What is the significance of this exchange? It means that until the people had signified their consent, the revelation could not proceed. There is no legitimate government without the consent of the governed, even if the governor is Creator of heaven and earth. I know of few more radical ideas anywhere. To be sure, there were sages in the Talmudic period who questioned whether the acceptance of the covenant at Sinai was completely free. However, at the heart of Judaism is the idea—way ahead of its time, and not always fully realized—that the free G‑d desires the free worship of free human beings. G‑d, said the rabbis, does not act tyrannically with His creatures.
The third, equally ahead of its time, was that the partners to the covenant were to be “all the people”—men, women and children. This fact is emphasized later on in the Torah in the mitzvah of hakhel, the septennial covenant renewal ceremony.
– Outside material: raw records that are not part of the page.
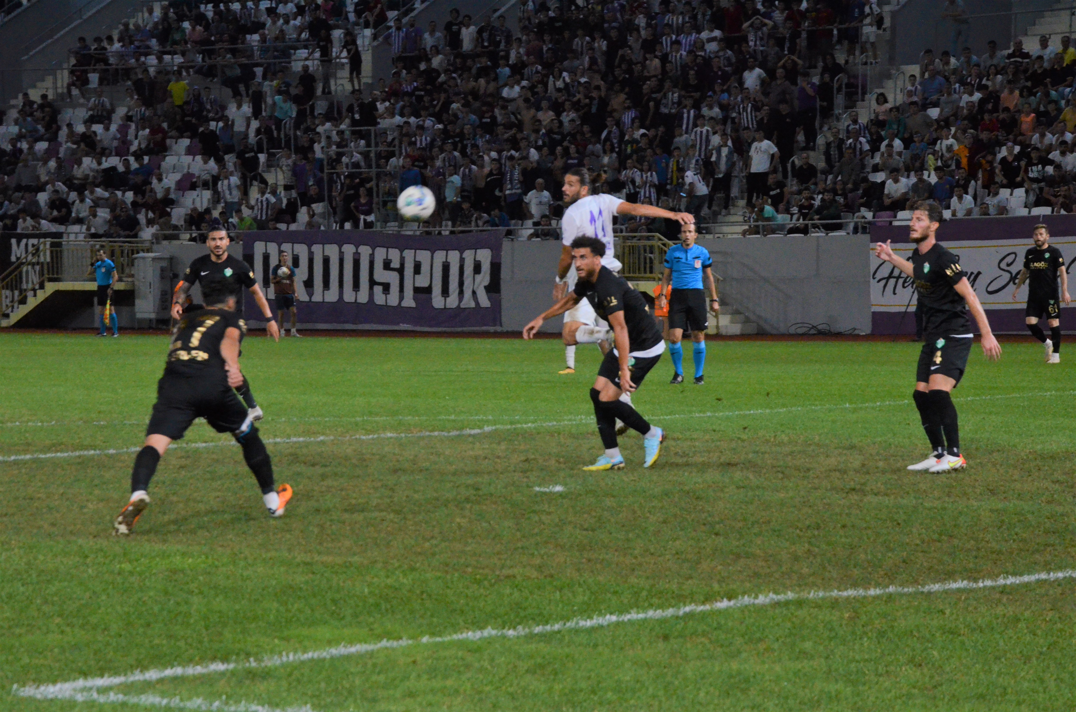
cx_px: 538
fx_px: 3803
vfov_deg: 10.7
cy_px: 356
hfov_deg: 16.1
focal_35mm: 128
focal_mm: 85
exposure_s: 1/250
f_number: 5.6
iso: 3200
The Torah states specifically that the entire people is to be gathered together for this ceremony, “men, women and children.” A thousand years later, when Athens experimented with democracy, only a limited section of society had political rights. Women, children, slaves and foreigners were excluded. In Britain, women did not get the vote until the twentieth century. According to the sages, when G‑d was about to give the Torah at Sinai, He told Moses to consult first with the women, and only then with the men (“‘Thus shall you say to the house of Jacob’—this means the women”). The Torah, Israel’s “constitution of liberty,” includes everyone. It is the first moment, by thousands of years, that citizenship is conceived as being universal.
There is much else to be said about the political theory of the Torah (see my The Politics of Hope, The Dignity of Difference, and The Chief Rabbi’s Haggadah, as well as the important works by Daniel Elazar and Michael Walzer). But one thing is clear. With the revelation at Sinai, something unprecedented entered the human horizon. It would take centuries, millennia, before its full implications were understood. Abraham Lincoln said it best when he spoke of “a new nation, conceived in liberty, and dedicated to the proposition that all men are created equal.” At Sinai, the politics of freedom was born.